Pictured above: It's bid day! First stop: check in.
Coach Operator "shake-ups" are held four times a year to give drivers an opportunity to drive different routes and "shake up" their work routine. It's a simple concept that requires a lot of work to execute.
After reviewing all of the service that must be provided each Monday-Friday, each Saturday, and each Sunday, the work is divided into "run cards" that create the least likelihood of overtime and the fewest number of split shifts.
The run cards are printed on actual cards, detailing a group of trips a driver might drive on a given day. The cards are printed on different colors that signify whether the work listed is for driving Monday-Friday, on Saturday, or on Sunday.
To decide who gets to drive which runs, Coach Operators bid on them in order of seniority -- a process which, in the best of times, involves hundreds of people and a whole lot of work.
"I would compare it to a movie production or a play," says Transportation Assistant Manager Josh Gutierrez. "There are lots of pieces and practices, a couple of days of performances, and then it's over."
Bids are held on weekends; drivers are scheduled a specific time slot according to their seniority. During that time, they come in and review the run cards which are displayed on a wall (or a designated proxy does this for them).
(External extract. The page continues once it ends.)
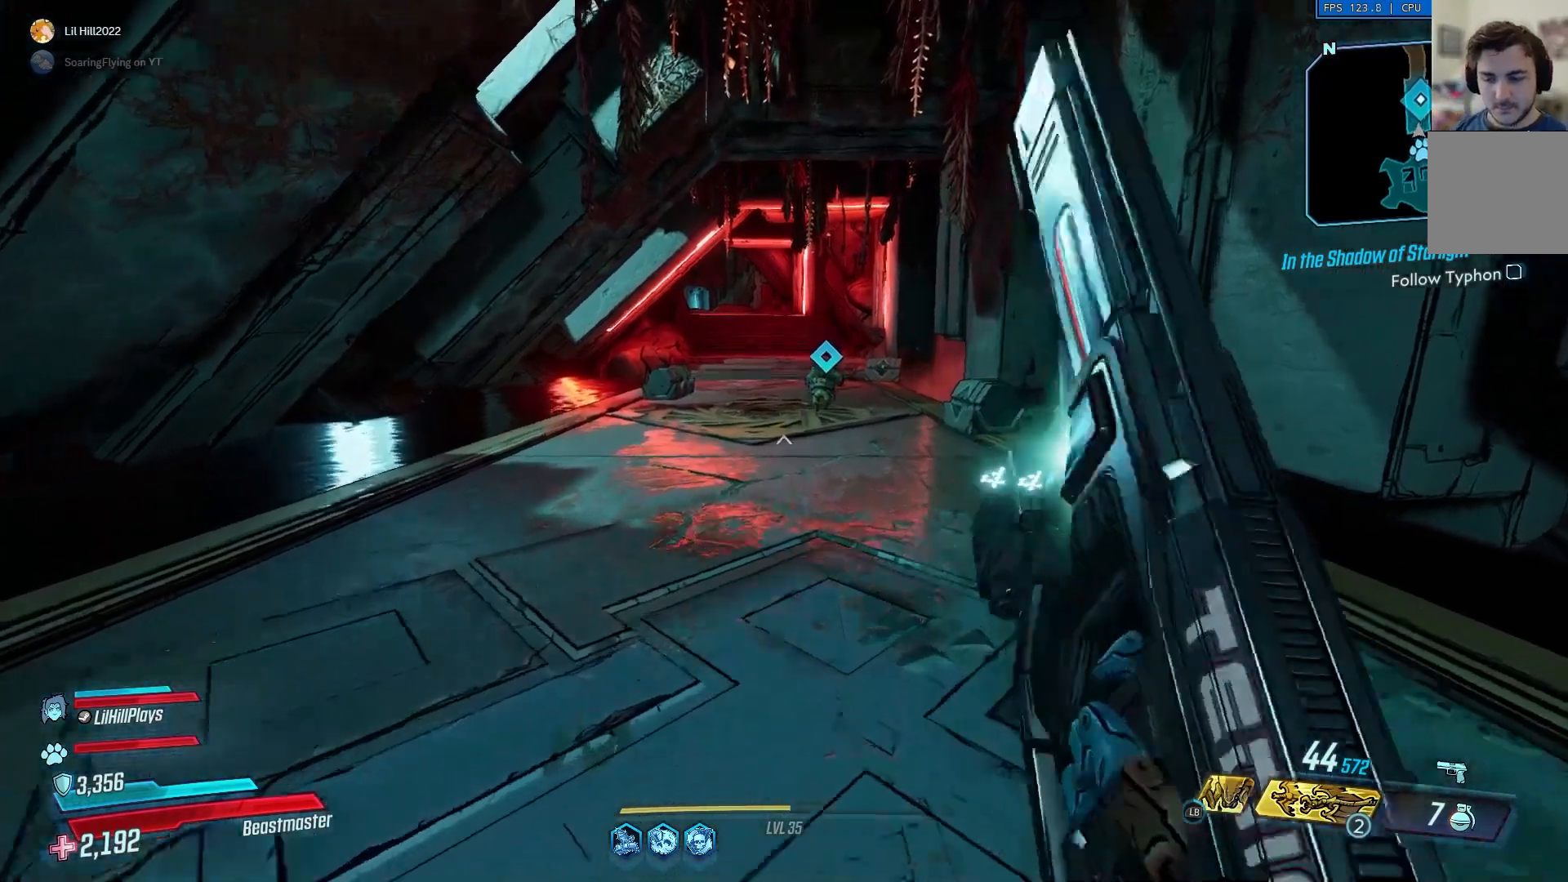
{"buttons": [], "left_stick": "up", "right_stick": "center", "events": []}
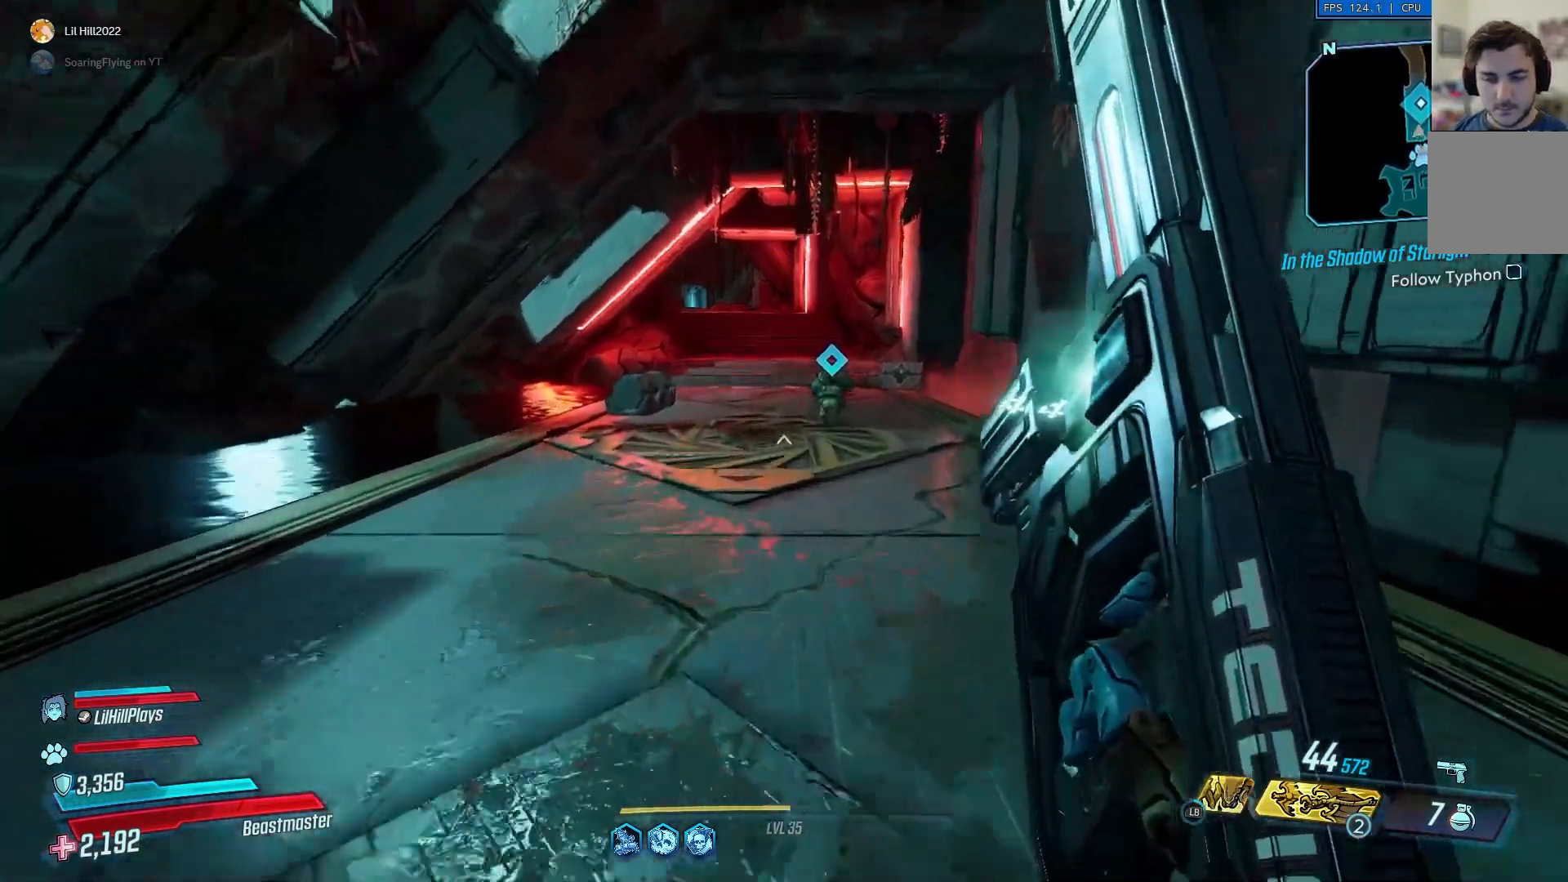
{"buttons": [], "left_stick": "up", "right_stick": "center", "events": []}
The driver chooses their desired work from whatever is still available and confirms their choice with an union representative. Finally, a supervisor enters the information into the software system that keeps track of it all, and the process is complete.
Pictured above: Board room is ready for the bid
Normally, the bid atmosphere is boisterous; coach operators come early to review available run cards, often bringing their families. The operations building is full of people downstairs waiting and chatting and eating, with people upstairs reviewing then choosing run cards.
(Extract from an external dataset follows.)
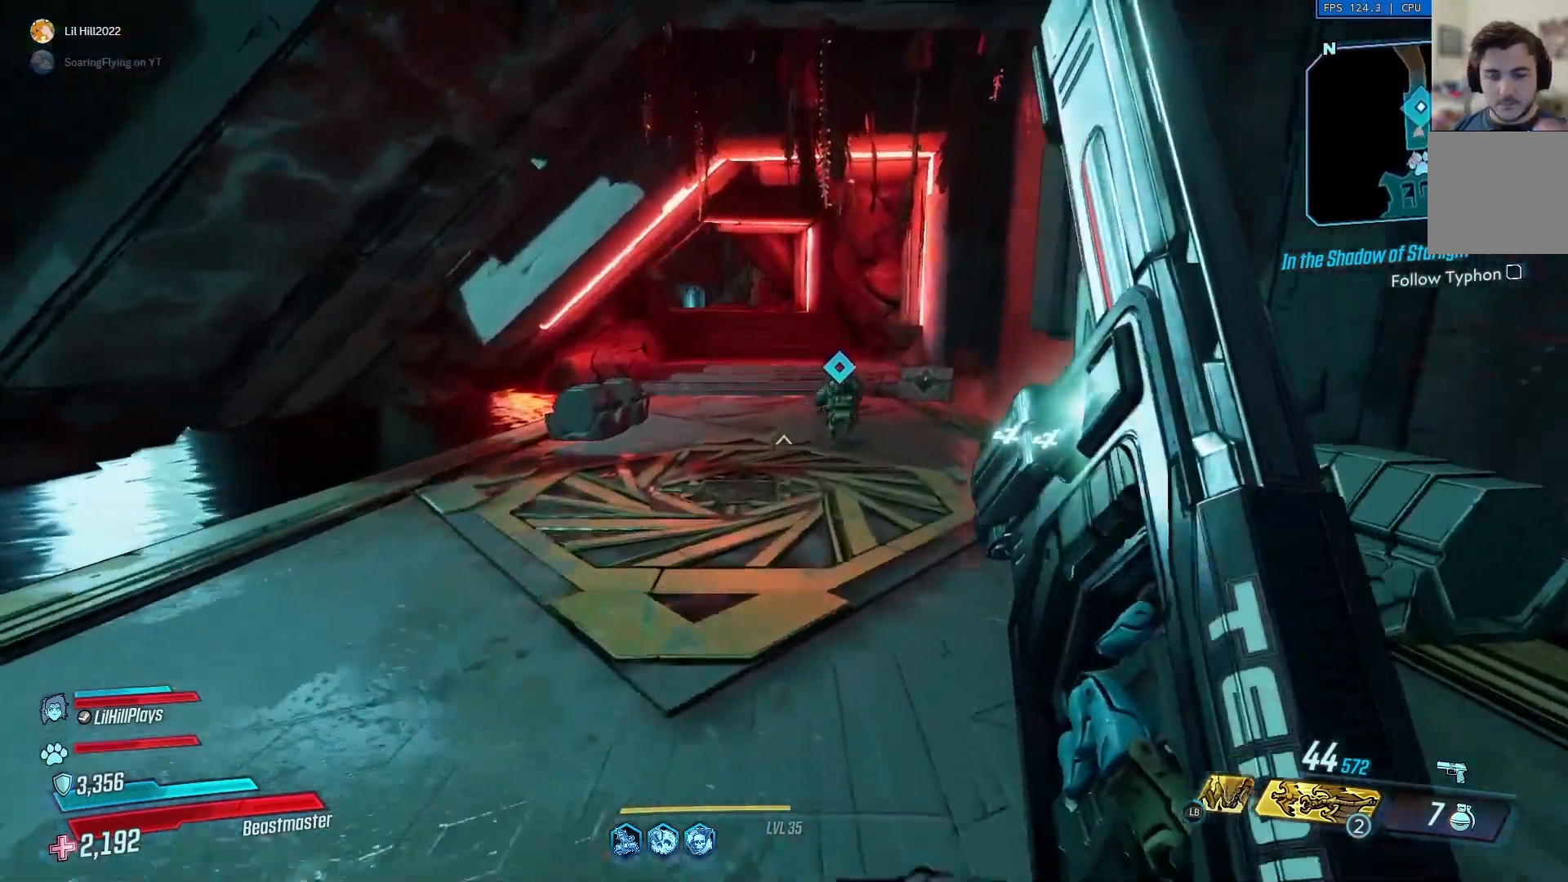
{"buttons": [], "left_stick": "up", "right_stick": "center", "events": []}
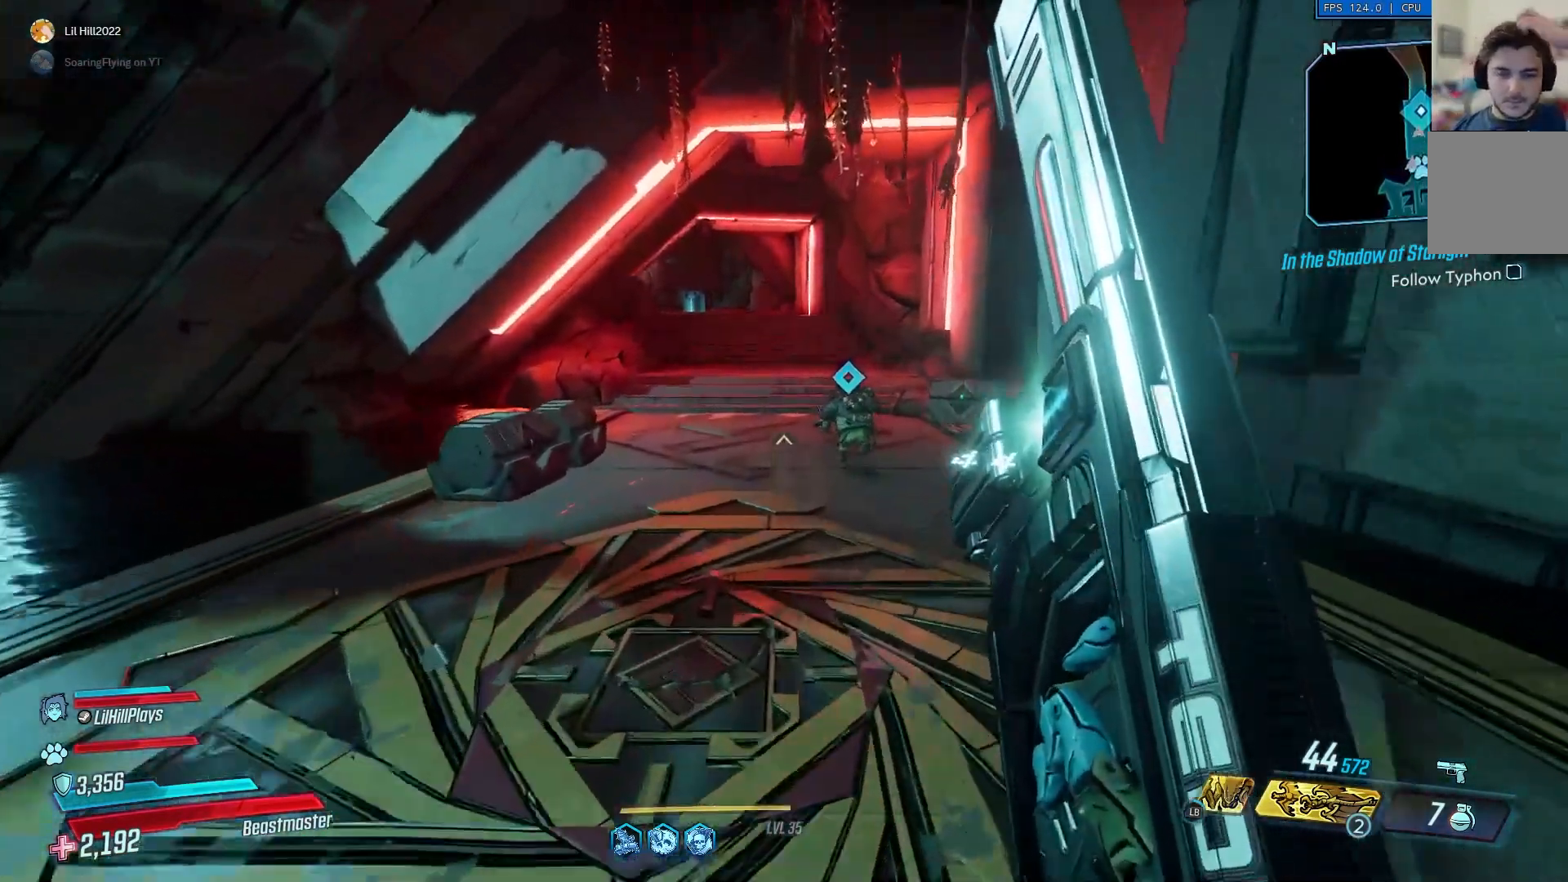
{"buttons": [], "left_stick": "up", "right_stick": "center", "events": []}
In 2020, COVID-19 changed everything.
Bids are now held in the administration building, with run cards taped to the wall of the board room. Families do not accompany the operators, and only five operators are allowed in the room at a time. One door is designated as entrance-only and one as exit-only, to maintain a one-way flow of traffic.
"It's a lot quieter now," says Josh.
An unusual extra bid was held in June to determine work for the current schedule, which provides about 80% of pre-COVID service. The most recent bid was held Aug. 15-16, in advance of the September service change and shake-up, which will bring service to about 85% of pre-COVID levels.
It's a complicated process that ensures efficient staffing, and Coach Operators appreciate the opportunity to change their routines and meet new customers.
"It takes good communication and lots of collaboration," says Josh. "A good team makes all the difference."